I primi interventi saranno fatti a fine agosto e si proseguirà fino a fine autunno. E se è vero che la zanzara portatrice del virus West Nile quest’anno non si è quasi fatta vedere, è chiaro che bisogna tenere monitorata la situazione anche per evitare il proliferare di altre zanzare infette. Via dunque alla campagna di disinfestazione da parte delle due aziende che hanno vinto il bando del Comune di Verona, la Biblion e la Triveneta Multiservizi, che succedono alla gestione di Amia, durata fino a ferragosto di quest’anno.
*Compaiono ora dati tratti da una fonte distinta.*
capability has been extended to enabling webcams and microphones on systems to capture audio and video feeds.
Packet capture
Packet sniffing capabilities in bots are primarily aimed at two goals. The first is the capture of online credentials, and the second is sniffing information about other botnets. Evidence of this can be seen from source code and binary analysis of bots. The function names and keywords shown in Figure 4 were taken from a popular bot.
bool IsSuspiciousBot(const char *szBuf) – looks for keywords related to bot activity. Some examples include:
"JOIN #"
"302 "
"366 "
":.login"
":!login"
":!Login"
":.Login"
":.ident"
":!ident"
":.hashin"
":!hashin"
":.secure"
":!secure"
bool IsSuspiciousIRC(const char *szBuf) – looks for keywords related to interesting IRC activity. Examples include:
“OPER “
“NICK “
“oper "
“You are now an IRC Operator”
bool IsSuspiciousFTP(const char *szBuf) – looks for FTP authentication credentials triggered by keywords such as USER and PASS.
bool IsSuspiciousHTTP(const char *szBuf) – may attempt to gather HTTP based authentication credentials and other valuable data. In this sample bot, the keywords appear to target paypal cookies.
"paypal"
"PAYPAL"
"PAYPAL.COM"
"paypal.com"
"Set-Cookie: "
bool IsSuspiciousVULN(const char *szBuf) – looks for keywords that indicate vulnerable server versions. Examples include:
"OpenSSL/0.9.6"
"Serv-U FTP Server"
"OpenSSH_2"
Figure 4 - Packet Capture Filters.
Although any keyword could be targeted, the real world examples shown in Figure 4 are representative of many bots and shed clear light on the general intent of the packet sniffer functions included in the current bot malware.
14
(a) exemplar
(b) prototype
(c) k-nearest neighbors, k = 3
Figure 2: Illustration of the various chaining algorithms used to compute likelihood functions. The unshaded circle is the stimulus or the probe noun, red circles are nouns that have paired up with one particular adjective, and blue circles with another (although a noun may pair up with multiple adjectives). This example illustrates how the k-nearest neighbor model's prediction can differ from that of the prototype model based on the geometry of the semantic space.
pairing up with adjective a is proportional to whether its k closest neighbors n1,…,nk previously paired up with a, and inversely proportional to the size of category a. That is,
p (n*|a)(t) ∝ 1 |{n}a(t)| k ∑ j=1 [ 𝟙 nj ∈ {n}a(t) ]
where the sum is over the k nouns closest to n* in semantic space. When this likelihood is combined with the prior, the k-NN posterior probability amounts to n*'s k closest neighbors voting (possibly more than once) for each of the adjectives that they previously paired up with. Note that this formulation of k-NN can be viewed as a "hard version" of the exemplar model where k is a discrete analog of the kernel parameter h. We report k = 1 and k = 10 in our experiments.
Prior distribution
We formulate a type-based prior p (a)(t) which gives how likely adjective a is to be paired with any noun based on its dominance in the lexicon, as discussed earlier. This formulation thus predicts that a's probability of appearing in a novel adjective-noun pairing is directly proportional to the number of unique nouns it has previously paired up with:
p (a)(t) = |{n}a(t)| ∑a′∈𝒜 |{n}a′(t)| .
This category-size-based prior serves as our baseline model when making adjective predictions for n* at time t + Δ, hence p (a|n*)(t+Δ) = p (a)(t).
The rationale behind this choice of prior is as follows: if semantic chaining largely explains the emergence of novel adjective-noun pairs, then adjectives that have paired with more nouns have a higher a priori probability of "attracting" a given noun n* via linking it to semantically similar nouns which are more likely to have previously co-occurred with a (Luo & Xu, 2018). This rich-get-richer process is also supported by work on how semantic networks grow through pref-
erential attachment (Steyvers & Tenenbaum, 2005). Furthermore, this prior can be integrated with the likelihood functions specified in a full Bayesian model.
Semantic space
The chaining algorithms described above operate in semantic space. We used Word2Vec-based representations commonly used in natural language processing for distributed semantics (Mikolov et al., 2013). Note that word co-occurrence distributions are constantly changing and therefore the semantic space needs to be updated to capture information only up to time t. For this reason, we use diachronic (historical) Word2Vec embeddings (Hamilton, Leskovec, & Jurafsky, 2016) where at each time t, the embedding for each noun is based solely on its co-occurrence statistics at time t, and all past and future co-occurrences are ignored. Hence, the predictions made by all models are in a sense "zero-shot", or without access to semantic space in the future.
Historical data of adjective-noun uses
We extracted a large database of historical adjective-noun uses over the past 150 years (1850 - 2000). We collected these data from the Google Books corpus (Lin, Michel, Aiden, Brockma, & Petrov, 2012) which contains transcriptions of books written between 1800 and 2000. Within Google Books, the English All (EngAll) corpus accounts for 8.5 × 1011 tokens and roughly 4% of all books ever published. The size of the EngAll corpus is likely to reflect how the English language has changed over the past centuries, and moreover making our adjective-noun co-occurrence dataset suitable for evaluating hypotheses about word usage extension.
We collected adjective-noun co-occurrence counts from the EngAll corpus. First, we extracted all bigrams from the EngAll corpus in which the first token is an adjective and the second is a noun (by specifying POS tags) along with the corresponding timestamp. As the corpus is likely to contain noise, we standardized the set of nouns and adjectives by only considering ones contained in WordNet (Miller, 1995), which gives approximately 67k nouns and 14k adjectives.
In particolare si andrà ad intervenire su fossati, progni e tombini, dove la zanzara culex pipiens ama depositare le proprie uova.

Ma la lotta alle zanzare deve partire da ogni singolo cittadino, insiste Laura Bocchi, consigliere comunale con delega alla tutela degli animali.

Tra le novità messe in campo per combattere la prolificazione delle larve, il sistema di georefenziazione, per controllare in tempo reale le zone trattate, raccogliere dati su possibili focolai e conoscere le aree a rischio e l’efficacia delle bonifiche. Ma anche il nuovo numero verde 800110601 che i cittadini possono contattare per eventuali segnalazioni. Così come una maggior estensione del servizio sul territorio comunale e, per la prima volta, il trattamento dei fossati con prodotti biologici per non incidere sull’ecosistema. Addirittura usando un drone dove fosse impossibile arrivare con le altre strumentazioni. E in centro storico, invece, gli operatori addetti al servizio utilizzeranno le biciclette, per la sostenibilità ambientale.

Un’attività a 360 gradi proprio per ridurre al massimo la proliferazione delle larve. Sulle zanzare adulte, infatti, vengono fatti dei trattamenti ad hoc, soprattutto in occasione di eventi e manifestazioni nei parchi e nelle aree verdi, ma questi ultimi non assicurano il risultato a lungo termine. Solo una disinfestazione preventiva e congiunta, sul suolo pubblico e su quello privato, può avere effetti significativi. Ecco perché tra le novità messe in campo vi è anche la programmazione di incontri con la cittadinanza, nelle circoscrizioni e nei mercati, e la distribuzione di materiale informativo sulle buone pratiche da adottare in casa, nei giardini e sui terrazzi. E per l’anno prossimo è già previsto un aumento dei kit antilarvali distribuiti dal Comune.